# 抜粋本文:
□ □ □
ナチスが共産主義者を攻撃し始めたとき、私は声をあげなかった。なぜなら私は共産主義者ではなかったから。

次に社会民主主義者が投獄されたとき、私は抗議しなかった。なぜなら私は社会民主主義者ではなかったから。

労働組合員たちが連れていかれたときも、私は沈黙していた。私は労働組合員ではなかったから。

そして彼らの手が私に迫った時、私のために声をあげる人は、誰一人残っていなかった。

マルティン・ニーメラーの警句

 つまり女性にとって、ルールが男性同様に自分たちにもそのまま適用されてしまう事態は、非現実的なことだというイメージがあるのだ。

 これは小学校の頃から男子が体感している事実である。と同時に、大人の司法の世界にあってさえ厳然と実在する傾向なのだ。

殺人罪については,女性犯罪の中でも比較的高い割合で発生し,男性と は異なる特徴を示すと言われている。
(略)
□ □ □
収集データ:

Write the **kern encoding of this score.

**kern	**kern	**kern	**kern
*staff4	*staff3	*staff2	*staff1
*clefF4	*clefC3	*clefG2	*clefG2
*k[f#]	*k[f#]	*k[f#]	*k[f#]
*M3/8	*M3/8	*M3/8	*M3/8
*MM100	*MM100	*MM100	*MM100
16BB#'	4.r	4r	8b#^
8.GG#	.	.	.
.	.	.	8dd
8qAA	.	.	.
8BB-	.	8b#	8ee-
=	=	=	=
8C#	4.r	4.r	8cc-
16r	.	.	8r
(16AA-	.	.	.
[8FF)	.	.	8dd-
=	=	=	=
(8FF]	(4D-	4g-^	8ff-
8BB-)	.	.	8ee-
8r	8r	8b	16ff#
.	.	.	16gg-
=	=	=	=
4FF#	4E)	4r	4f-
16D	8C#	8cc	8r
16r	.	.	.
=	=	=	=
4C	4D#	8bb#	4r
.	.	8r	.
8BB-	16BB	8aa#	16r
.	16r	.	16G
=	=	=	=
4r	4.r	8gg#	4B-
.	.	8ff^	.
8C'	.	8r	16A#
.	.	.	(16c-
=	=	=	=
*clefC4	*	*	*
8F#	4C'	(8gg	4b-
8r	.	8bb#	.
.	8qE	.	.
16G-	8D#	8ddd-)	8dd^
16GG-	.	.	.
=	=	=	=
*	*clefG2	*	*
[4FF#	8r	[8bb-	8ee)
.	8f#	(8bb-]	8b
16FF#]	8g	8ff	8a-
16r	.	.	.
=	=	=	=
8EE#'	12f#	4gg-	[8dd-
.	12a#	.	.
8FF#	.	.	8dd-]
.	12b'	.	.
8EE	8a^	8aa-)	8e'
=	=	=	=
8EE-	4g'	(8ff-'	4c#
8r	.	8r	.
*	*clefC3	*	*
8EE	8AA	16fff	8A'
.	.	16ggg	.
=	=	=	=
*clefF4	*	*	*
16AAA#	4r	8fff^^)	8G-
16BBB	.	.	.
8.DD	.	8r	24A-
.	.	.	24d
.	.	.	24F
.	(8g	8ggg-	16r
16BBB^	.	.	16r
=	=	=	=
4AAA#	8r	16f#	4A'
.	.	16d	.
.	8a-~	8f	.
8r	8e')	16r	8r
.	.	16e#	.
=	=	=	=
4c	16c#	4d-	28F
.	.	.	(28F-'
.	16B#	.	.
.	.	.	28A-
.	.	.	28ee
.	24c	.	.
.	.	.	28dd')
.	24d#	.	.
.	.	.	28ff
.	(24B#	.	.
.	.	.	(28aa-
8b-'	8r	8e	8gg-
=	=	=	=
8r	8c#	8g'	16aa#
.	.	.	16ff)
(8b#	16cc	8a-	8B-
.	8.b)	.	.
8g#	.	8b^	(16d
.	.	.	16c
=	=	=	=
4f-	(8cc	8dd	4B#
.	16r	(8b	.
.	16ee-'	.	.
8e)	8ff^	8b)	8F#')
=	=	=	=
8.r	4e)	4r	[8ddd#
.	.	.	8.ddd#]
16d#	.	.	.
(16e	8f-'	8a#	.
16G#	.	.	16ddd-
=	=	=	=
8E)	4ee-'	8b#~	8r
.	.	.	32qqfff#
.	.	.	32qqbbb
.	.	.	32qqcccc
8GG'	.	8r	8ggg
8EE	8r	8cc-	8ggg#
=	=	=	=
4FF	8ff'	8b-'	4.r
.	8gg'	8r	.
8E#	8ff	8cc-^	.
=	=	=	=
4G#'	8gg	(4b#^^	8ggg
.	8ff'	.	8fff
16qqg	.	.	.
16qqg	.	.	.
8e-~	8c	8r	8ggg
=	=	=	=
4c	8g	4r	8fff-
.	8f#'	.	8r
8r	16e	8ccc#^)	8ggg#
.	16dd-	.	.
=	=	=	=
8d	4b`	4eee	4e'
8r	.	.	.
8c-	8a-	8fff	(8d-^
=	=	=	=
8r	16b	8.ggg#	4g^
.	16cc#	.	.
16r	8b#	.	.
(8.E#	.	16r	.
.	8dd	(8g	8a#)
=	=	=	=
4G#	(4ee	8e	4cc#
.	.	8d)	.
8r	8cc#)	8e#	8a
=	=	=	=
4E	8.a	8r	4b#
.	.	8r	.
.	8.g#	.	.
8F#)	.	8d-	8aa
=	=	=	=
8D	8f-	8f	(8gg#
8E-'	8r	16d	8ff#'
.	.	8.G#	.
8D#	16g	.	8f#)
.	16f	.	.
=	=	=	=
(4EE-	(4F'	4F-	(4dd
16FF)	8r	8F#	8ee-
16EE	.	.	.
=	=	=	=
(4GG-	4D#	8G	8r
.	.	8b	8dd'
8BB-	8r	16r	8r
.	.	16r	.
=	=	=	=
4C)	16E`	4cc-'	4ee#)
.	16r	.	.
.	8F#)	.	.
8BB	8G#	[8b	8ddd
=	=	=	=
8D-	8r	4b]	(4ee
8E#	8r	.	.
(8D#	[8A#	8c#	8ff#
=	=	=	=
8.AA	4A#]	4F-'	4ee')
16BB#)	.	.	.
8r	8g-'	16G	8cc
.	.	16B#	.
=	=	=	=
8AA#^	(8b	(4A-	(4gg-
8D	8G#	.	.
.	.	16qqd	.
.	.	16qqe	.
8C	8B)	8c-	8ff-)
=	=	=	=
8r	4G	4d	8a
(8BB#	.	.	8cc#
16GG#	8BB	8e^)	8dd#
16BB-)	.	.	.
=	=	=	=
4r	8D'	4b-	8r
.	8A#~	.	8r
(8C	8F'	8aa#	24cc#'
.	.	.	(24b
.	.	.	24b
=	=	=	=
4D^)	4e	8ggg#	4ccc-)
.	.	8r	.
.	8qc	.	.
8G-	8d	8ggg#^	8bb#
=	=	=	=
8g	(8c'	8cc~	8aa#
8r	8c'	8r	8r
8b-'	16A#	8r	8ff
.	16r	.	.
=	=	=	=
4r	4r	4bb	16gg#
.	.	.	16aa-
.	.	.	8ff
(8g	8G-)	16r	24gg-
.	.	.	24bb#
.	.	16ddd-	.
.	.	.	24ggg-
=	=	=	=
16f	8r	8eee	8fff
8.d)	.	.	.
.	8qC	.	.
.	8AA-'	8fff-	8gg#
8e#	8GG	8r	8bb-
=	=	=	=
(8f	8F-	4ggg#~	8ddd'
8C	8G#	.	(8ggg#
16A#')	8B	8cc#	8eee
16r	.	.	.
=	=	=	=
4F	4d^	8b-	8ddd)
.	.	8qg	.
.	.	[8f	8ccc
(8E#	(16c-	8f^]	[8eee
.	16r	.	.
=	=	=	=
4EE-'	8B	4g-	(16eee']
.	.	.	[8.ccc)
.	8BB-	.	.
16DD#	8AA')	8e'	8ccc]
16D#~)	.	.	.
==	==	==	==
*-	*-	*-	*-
□ □ □
# 課題 A:
抜粋にあるニーメラーの警句では、共産主義者の次に投獄されたのはだれですか。
# 課題 B:
ルールと男女の扱いの違いについての抜粋を、最後の一文のあとから書き継いでください。

# 解答例 A:
社会民主主義者

# 解答例 B:
平成以降の殺人罪についての第1審裁判所の終局処理人員中の執 行猶予率については,前出の(表―1)に示すように,平均で20.3%となっている。ここでの執行猶予率は,あくまで有期の懲役・禁錮により有罪となったものに占める執行猶予率であるが,この数値と比べると,(表―2―1) に示した平成以降の事例における執行猶予率:42.7%(有期刑においては 43.5%)という数値は高率なものといえる。ここから,従来から指摘されているように,女性が一般に寛大に扱われるとの傾向は,全体的な厳罰化傾向にあっても,なお維持されていると評価することも出来よう。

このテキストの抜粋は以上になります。